Education

As New Variant Spreads, One Campus All But Shuts Down Amid Covid Surge

Over the last few days, Melissa Montejo has felt a familiar feeling of nervousness and uncertainty. The Cornell University junior had been watching the numbers of coronavirus cases tick up in the surrounding county, and several friends texted her to tell her they’d been exposed. She knew that Cornell would update its dashboard on Monday evening, so she logged on around 5 p.m. to check the university’s case count.

A red bar appeared across the top of her screen. “CURRENT CORNELL COVID-19 ALERT LEVEL CODE RED: HIGH RISK,” it said. There were 469 active cases on campus.

The next morning, the university president, Martha E. Pollack, announced that the campus would nearly shut down. Finals moved online. In-person activities, such as sports events and a graduation ceremony planned for Saturday, were canceled. Libraries and gyms were closed, and students were encouraged to take their meals to-go from the dining halls. Students could leave campus if they had tested negative for Covid-19 within the last 48 hours. Students who didn’t know their status should get a test as soon as possible. By Tuesday evening, the number of active cases on campus was 903.

Through preliminary testing, Pollack wrote, the university had identified evidence of the Omicron variant in “a significant number” of students who tested positive on Monday. She stressed that evidence of the new, highly contagious variant was preliminary and that the university was waiting for further testing to confirm its presence.

Montejo was on her way to the dining hall when she got the news. “It was almost giving me flashbacks to last year,” she said. “I was just thinking, Where do we go from here? Is anything going to change for next semester?”

Last year, Cornell brought students back to campus, but with limited in-person activities and socializing. Though case numbers remained relatively low, other colleges reported soaring case counts and several faculty and staff members and students died.

This year was supposed to be different. News from campuses about the virus had been mostly quiet in the fall, with most students vaccinated and case numbers staying relatively low. At Cornell, the alert level was green just last week, indicating very little risk of transmission.

Then came the Omicron variant, which scientists believe is much more transmissible than previous variants. In addition to Cornell, George Washington and Georgetown Universities said this week that they had detected the Omicron variant in their communities. GWU, along with Smith College and Wesleyan, Brown, and Syracuse Universities, are among the small number of colleges that will require a Covid-19 booster shot. Meanwhile, dozens of colleges have revoked employee vaccine requirements since a federal judge blocked the Biden administration’s order that required some colleges, as institutions that contract with the federal government, to issue vaccine mandates.

“We feel like we’re sort of at the tip of the spear,” said Benjamin Cornwell, chair of the sociology department at Cornell. “Campus is eerily empty. It’s like being in an airport at night — and it should be.”

In the spring of 2020, when the coronavirus was raging and campuses had only recently made the abrupt pivot to remote work, Cornwell was a co-author on a paper that shed light on how interconnected college campuses are, making them potential vectors for the virus.

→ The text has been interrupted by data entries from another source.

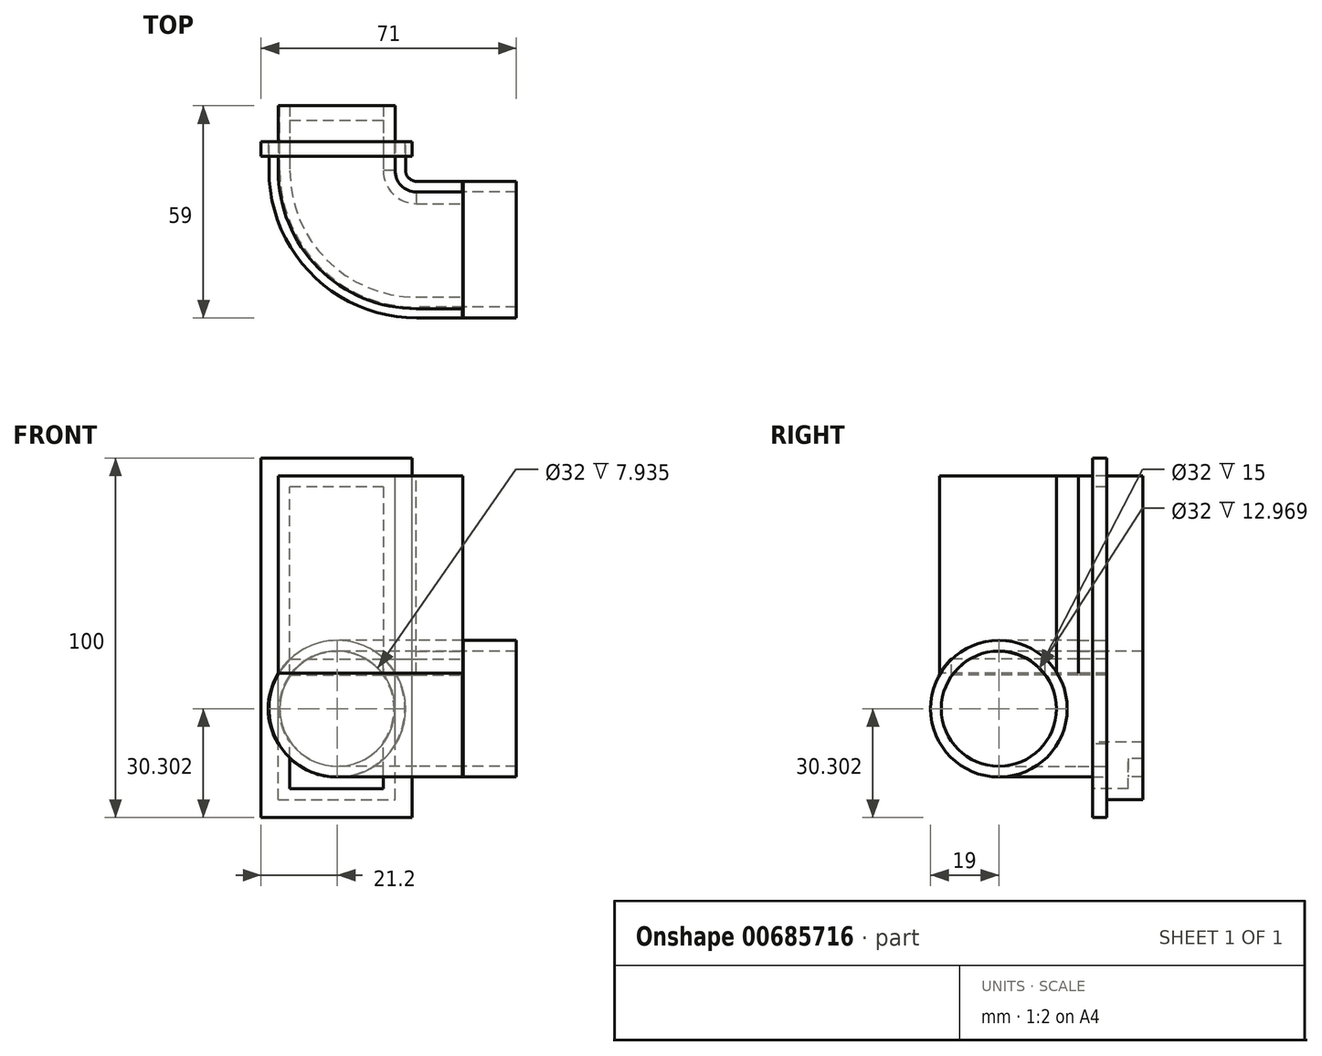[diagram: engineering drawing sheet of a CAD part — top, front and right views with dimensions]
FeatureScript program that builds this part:
annotation { "Feature Type Name" : "Feature", "Feature Type Description" : "" }
export const myFeature = defineFeature(function(context is Context, id is Id, definition is map)
    precondition{}
    {
        {
            var Q0;
            Q0=qCreatedBy(makeId("Front.planeOp"),FACE);
            var sketch = newSketch(context, id + "F0", { "sketchPlane" : qUnion([Q0])});
            skLineSegment(sketch, "E0.bottom", {"start": v(-16.25, -45) * mm, "end": v(16.25, -45) * mm});
            skLineSegment(sketch, "E0.top", {"start": v(-16.25, 45) * mm, "end": v(16.25, 45) * mm});
            skLineSegment(sketch, "E0.left", {"start": v(-16.25, -45) * mm, "end": v(-16.25, 45) * mm});
            skLineSegment(sketch, "E0.right", {"start": v(16.25, -45) * mm, "end": v(16.25, 45) * mm});
            skPoint(sketch, "E0.middle", {"position": v(0, 0) * mm});
            skLineSegment(sketch, "E1.bottom", {"start": v(-13, -42) * mm, "end": v(13, -42) * mm});
            skLineSegment(sketch, "E1.top", {"start": v(-13, 42) * mm, "end": v(13, 42) * mm});
            skLineSegment(sketch, "E1.left", {"start": v(-13, -42) * mm, "end": v(-13, 42) * mm});
            skLineSegment(sketch, "E1.right", {"start": v(13, -42) * mm, "end": v(13, 42) * mm});
            skLineSegment(sketch, "E2.bottom", {"start": v(-21, -50) * mm, "end": v(21, -50) * mm});
            skLineSegment(sketch, "E2.top", {"start": v(-21, 50) * mm, "end": v(21, 50) * mm});
            skLineSegment(sketch, "E2.left", {"start": v(-21, -50) * mm, "end": v(-21, 50) * mm});
            skLineSegment(sketch, "E2.right", {"start": v(21, -50) * mm, "end": v(21, 50) * mm});
            skCircle(sketch, "E3", {"center": v(0, -19.7) * mm, "radius": 19 * mm});
            skCircle(sketch, "E4", {"center": v(0, -19.7) * mm, "radius": 16 * mm});
            skSolve(sketch);
        }
        {
            var Q0;
            Q0=makeQuery(id+"F0.imprint","IMPRINT",FACE,{"disambiguationData":[TD([[makeQuery(id+"F0.imprint","IMPRINT",EDGE,{"derivedFrom":sQuery(id+"F0.wireOp",EDGE,"E0.bottom")}),1.0]])]});
            var Q1;
            {var subQ1=sQuery(id+"F0.wireOp",EDGE,"E0.top");Q1=makeQuery(id+"F0.imprint","IMPRINT",FACE,{"disambiguationData":[TD([[makeQuery(id+"F0.imprint","IMPRINT",EDGE,{"derivedFrom":subQ1}),-1.0]])]});}
            var Q2;
            {var subQ0=sQuery(id+"F0.wireOp",EDGE,"E4");var subQ1=sQuery(id+"F0.wireOp",EDGE,"E0.left");var subQ2=makeQuery(id+"F0.imprint","INTERSECT",VERTEX,{"derivedFrom":[subQ1,subQ0]});Q2=makeQuery(id+"F0.imprint","IMPRINT",FACE,{"disambiguationData":[TD([[makeQuery(id+"F0.imprint","IMPRINT",EDGE,{"disambiguationData":[TD([[subQ2,-1.0]])],"derivedFrom":subQ1}),-1.0]])]});}
            var Q3;
            {var subQ0=sQuery(id+"F0.wireOp",EDGE,"E3");var subQ1=sQuery(id+"F0.wireOp",EDGE,"E0.left");var subQ2=makeQuery(id+"F0.imprint","INTERSECT",VERTEX,{"disambiguationData":[OD(0.0)],"derivedFrom":[subQ1,subQ0]});Q3=makeQuery(id+"F0.imprint","IMPRINT",FACE,{"disambiguationData":[TD([[makeQuery(id+"F0.imprint","IMPRINT",EDGE,{"disambiguationData":[TD([[subQ2,-1.0]])],"derivedFrom":subQ1}),-1.0]])]});}
            var Q4;
            {var subQ0=sQuery(id+"F0.wireOp",EDGE,"E3");var subQ1=sQuery(id+"F0.wireOp",EDGE,"E0.right");var subQ2=makeQuery(id+"F0.imprint","INTERSECT",VERTEX,{"disambiguationData":[OD(0.0)],"derivedFrom":[subQ1,subQ0]});Q4=makeQuery(id+"F0.imprint","IMPRINT",FACE,{"disambiguationData":[TD([[makeQuery(id+"F0.imprint","IMPRINT",EDGE,{"disambiguationData":[TD([[subQ2,-1.0]])],"derivedFrom":subQ1}),1.0]])]});}
            var Q5;
            {var subQ0=sQuery(id+"F0.wireOp",EDGE,"E4");var subQ1=sQuery(id+"F0.wireOp",EDGE,"E0.right");var subQ2=makeQuery(id+"F0.imprint","INTERSECT",VERTEX,{"derivedFrom":[subQ1,subQ0]});Q5=makeQuery(id+"F0.imprint","IMPRINT",FACE,{"disambiguationData":[TD([[makeQuery(id+"F0.imprint","IMPRINT",EDGE,{"disambiguationData":[TD([[subQ2,-1.0]])],"derivedFrom":subQ1}),1.0]])]});}
            extrude(context, id + "F1", {"entities" : qUnion([Q0, Q1, Q2, Q3, Q4, Q5]), "oppositeDirection" : true, "depth" : 40 * mm, "offsetDistance" : 25 * mm, "hasSecondDirection" : true, "secondDirectionOppositeDirection" : true, "secondDirectionDepth" : 26 * mm});
        }
        {
            var Q0;
            {var subQ1=sQuery(id+"F0.wireOp",EDGE,"E0.bottom");Q0=makeQuery(id+"F0.imprint","IMPRINT",FACE,{"disambiguationData":[TD([[makeQuery(id+"F0.imprint","IMPRINT",EDGE,{"derivedFrom":subQ1}),-1.0]])]});}
            var Q1;
            {var subQ0=sQuery(id+"F0.wireOp",EDGE,"E3");var subQ1=sQuery(id+"F0.wireOp",EDGE,"E0.right");var subQ2=makeQuery(id+"F0.imprint","INTERSECT",VERTEX,{"disambiguationData":[OD(0.0)],"derivedFrom":[subQ1,subQ0]});Q1=makeQuery(id+"F0.imprint","IMPRINT",FACE,{"disambiguationData":[TD([[makeQuery(id+"F0.imprint","IMPRINT",EDGE,{"disambiguationData":[TD([[subQ2,-1.0]])],"derivedFrom":subQ1}),-1.0]])]});}
            var Q2;
            {var subQ0=sQuery(id+"F0.wireOp",EDGE,"E3");var subQ1=sQuery(id+"F0.wireOp",EDGE,"E0.left");var subQ2=makeQuery(id+"F0.imprint","INTERSECT",VERTEX,{"disambiguationData":[OD(0.0)],"derivedFrom":[subQ1,subQ0]});Q2=makeQuery(id+"F0.imprint","IMPRINT",FACE,{"disambiguationData":[TD([[makeQuery(id+"F0.imprint","IMPRINT",EDGE,{"disambiguationData":[TD([[subQ2,-1.0]])],"derivedFrom":subQ1}),1.0]])]});}
            extrude(context, id + "F2", {"entities" : qUnion([Q0, Q1, Q2]), "operationType" : NewBodyOperationType.ADD, "oppositeDirection" : true, "depth" : 30 * mm, "offsetDistance" : 25 * mm, "hasSecondDirection" : true, "secondDirectionOppositeDirection" : true, "secondDirectionDepth" : 26 * mm});
        }
        {
            var Q0;
            {var subQ0=sQuery(id+"F0.wireOp",EDGE,"E4");var subQ1=sQuery(id+"F0.wireOp",EDGE,"E1.left");var subQ2=makeQuery(id+"F0.imprint","INTERSECT",VERTEX,{"disambiguationData":[OD(1.0)],"derivedFrom":[subQ1,subQ0]});Q0=makeQuery(id+"F0.imprint","IMPRINT",FACE,{"disambiguationData":[TD([[makeQuery(id+"F0.imprint","IMPRINT",EDGE,{"disambiguationData":[TD([[subQ2,-1.0]])],"derivedFrom":subQ1}),-1.0]])]});}
            var Q1;
            {var subQ0=sQuery(id+"F0.wireOp",EDGE,"E3");var subQ1=sQuery(id+"F0.wireOp",EDGE,"E1.left");var subQ2=makeQuery(id+"F0.imprint","INTERSECT",VERTEX,{"disambiguationData":[OD(0.0)],"derivedFrom":[subQ1,subQ0]});Q1=makeQuery(id+"F0.imprint","IMPRINT",FACE,{"disambiguationData":[TD([[makeQuery(id+"F0.imprint","IMPRINT",EDGE,{"disambiguationData":[TD([[subQ2,-1.0]])],"derivedFrom":subQ1}),-1.0]])]});}
            var Q2;
            {var subQ0=sQuery(id+"F0.wireOp",EDGE,"E3");var subQ1=sQuery(id+"F0.wireOp",EDGE,"E0.left");var subQ9=makeQuery(id+"F0.imprint","INTERSECT",VERTEX,{"disambiguationData":[OD(0.0)],"derivedFrom":[subQ1,subQ0]});Q2=makeQuery(id+"F0.imprint","IMPRINT",FACE,{"disambiguationData":[TD([[makeQuery(id+"F0.imprint","IMPRINT",EDGE,{"disambiguationData":[TD([[subQ9,-1.0]])],"derivedFrom":subQ1}),-1.0]])]});}
            var Q3;
            {var subQ0=sQuery(id+"F0.wireOp",EDGE,"E3");var subQ1=sQuery(id+"F0.wireOp",EDGE,"E0.right");var subQ9=makeQuery(id+"F0.imprint","INTERSECT",VERTEX,{"disambiguationData":[OD(0.0)],"derivedFrom":[subQ1,subQ0]});Q3=makeQuery(id+"F0.imprint","IMPRINT",FACE,{"disambiguationData":[TD([[makeQuery(id+"F0.imprint","IMPRINT",EDGE,{"disambiguationData":[TD([[subQ9,-1.0]])],"derivedFrom":subQ1}),1.0]])]});}
            extrude(context, id + "F3", {"entities" : qUnion([Q0, Q1, Q2, Q3]), "oppositeDirection" : true, "depth" : 40 * mm, "offsetDistance" : 25 * mm, "hasSecondDirection" : true, "secondDirectionOppositeDirection" : false, "secondDirectionDepth" : -30 * mm});
        }
        {
            var Q0;
            Q0=qCreatedBy(makeId("Right.planeOp"),FACE);
            var sketch = newSketch(context, id + "F4", { "sketchPlane" : qUnion([Q0])});
            skCircle(sketch, "E5", {"center": v(0, -19.7) * mm, "radius": 19 * mm});
            skCircle(sketch, "E6", {"center": v(0, -19.7) * mm, "radius": 16 * mm});
            skSolve(sketch);
        }
        {
            var Q0;
            Q0=makeQuery(id+"F4.imprint","IMPRINT",FACE,{"disambiguationData":[TD([[makeQuery(id+"F4.imprint","IMPRINT",EDGE,{"derivedFrom":sQuery(id+"F4.wireOp",EDGE,"E5")}),1.0]])]});
            var Q1;
            Q1 = qSketchRegion(id + "F6", true);
            extrude(context, id + "F5", {"entities" : qUnion([Q0, Q1]), "depth" : 50 * mm, "offsetDistance" : 25 * mm, "hasSecondDirection" : true, "secondDirectionOppositeDirection" : false, "secondDirectionDepth" : 35 * mm});
        }
        {
            var Q0;
            Q0=qCreatedBy(makeId("Top.planeOp"),FACE);
            var sketch = newSketch(context, id + "F6", { "sketchPlane" : qUnion([Q0])});
            skLineSegment(sketch, "E7", {"start": v(0.2, 22) * mm, "end": v(0.2, 29.94) * mm});
            skLineSegment(sketch, "E8", {"start": v(22.2, 0) * mm, "end": v(35.17, 0) * mm});
            skArc(sketch, "E9", {"start": v(0.2, 22) * mm, "mid": v(6.64, 6.44) * mm, "end": v(22.2, 0) * mm});
            skLineSegment(sketch, "E10.0", {"start": v(-18.8, 22) * mm, "end": v(-18.8, 29.94) * mm});
            skArc(sketch, "E10.1", {"start": v(-18.8, 22) * mm, "mid": v(-6.8, -7) * mm, "end": v(22.2, -19) * mm});
            skLineSegment(sketch, "E10.2", {"start": v(22.2, -19) * mm, "end": v(35.17, -19) * mm});
            skLineSegment(sketch, "E11.0", {"start": v(19.2, 22) * mm, "end": v(19.2, 29.94) * mm});
            skArc(sketch, "E11.1", {"start": v(19.2, 22) * mm, "mid": v(20.08, 19.88) * mm, "end": v(22.2, 19) * mm});
            skLineSegment(sketch, "E11.2", {"start": v(22.2, 19) * mm, "end": v(35.17, 19) * mm});
            skSolve(sketch);
        }
        {
            var Q0;
            Q0=makeQuery(id+"F3.opExtrude","CAP_FACE",FACE,{"disambiguationData":[OSD([sQuery(id+"F0.wireOp",EDGE,"E3"),sQuery(id+"F0.wireOp",EDGE,"E4")])],"isStart":true});
            var Q1;
            Q1=makeQuery(id+"F5.opExtrude","CAP_FACE",FACE,{"disambiguationData":[OSD([sQuery(id+"F4.wireOp",EDGE,"E5"),sQuery(id+"F4.wireOp",EDGE,"E6")])],"isStart":true});
            var Q2;
            Q2=sQuery(id+"F6.wireOp",EDGE,"E11.0");
            var Q3;
            Q3=sQuery(id+"F6.wireOp",EDGE,"E11.1");
            var Q4;
            Q4=sQuery(id+"F6.wireOp",EDGE,"E11.2");
            sweep(context, id + "F7", {"profiles" : qUnion([Q0, Q1]), "path" : qUnion([Q2, Q3, Q4])});
        }
        {
            var Q0;
            {var subQ0=sQuery(id+"F0.wireOp",EDGE,"E1.top");Q0=makeQuery(id+"F0.imprint","IMPRINT",FACE,{"disambiguationData":[TD([[makeQuery(id+"F0.imprint","IMPRINT",EDGE,{"derivedFrom":subQ0}),-1.0]])]});}
            var Q1;
            {var subQ0=sQuery(id+"F0.wireOp",EDGE,"E1.bottom");Q1=makeQuery(id+"F0.imprint","IMPRINT",FACE,{"disambiguationData":[TD([[makeQuery(id+"F0.imprint","IMPRINT",EDGE,{"derivedFrom":subQ0}),1.0]])]});}
            extrude(context, id + "F8", {"entities" : qUnion([Q0, Q1]), "operationType" : NewBodyOperationType.ADD, "oppositeDirection" : true, "depth" : 40 * mm, "offsetDistance" : 25 * mm, "hasSecondDirection" : true, "secondDirectionOppositeDirection" : true, "secondDirectionDepth" : 36 * mm});
        }
    });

“That’s all coming back to me very fresh,” he said Tuesday.

But at that time, he and Kim Weeden, his co-author, used data on how much students crossed paths with one another in classrooms throughout the day. Since then, Cornwell said, colleges have come to believe that the virus spreads more in dorms and at social gatherings than in classrooms. He speculated that the recent surge at Cornell was related to travel after the Thanksgiving break and parties that typically happen at the end of the semester.

At Cornell, “virtually every case” of the Omicron variant was identified in fully vaccinated students, Joel Malina, vice president for university relations, said in an emailed statement. We have not seen evidence of significant disease in our students to date,” he said.

Hannah Potter, a senior, did not wait for Cornell to tell her to go home. Before the red alert was issued, she saw students circulating rumors on social media that the case count had shot up. Though she’d planned to spend this week in Ithaca, she got in her car on Monday with her boyfriend and they drove the 15 hours to her home in Missouri.

“Seems like there was a lot of community spread,” Potter said. Rather than exams, her finals were papers, so she had some flexibility. “I have no real reason to wait around. And if the numbers are really that high, it’s not worth risking it.”

Montejo, the junior, lives in California and has a reservation on a Saturday flight. Her plan is to lay low for the next few days and hope she doesn’t test negative so she can go home. But she has another person to worry about. Her sister is a freshman at Cornell, and they agreed with their mom that if either tested positive, they would stay in Ithaca together.

“You want to focus this time of year on holidays, being with family,” she said. “It’s just stressful.”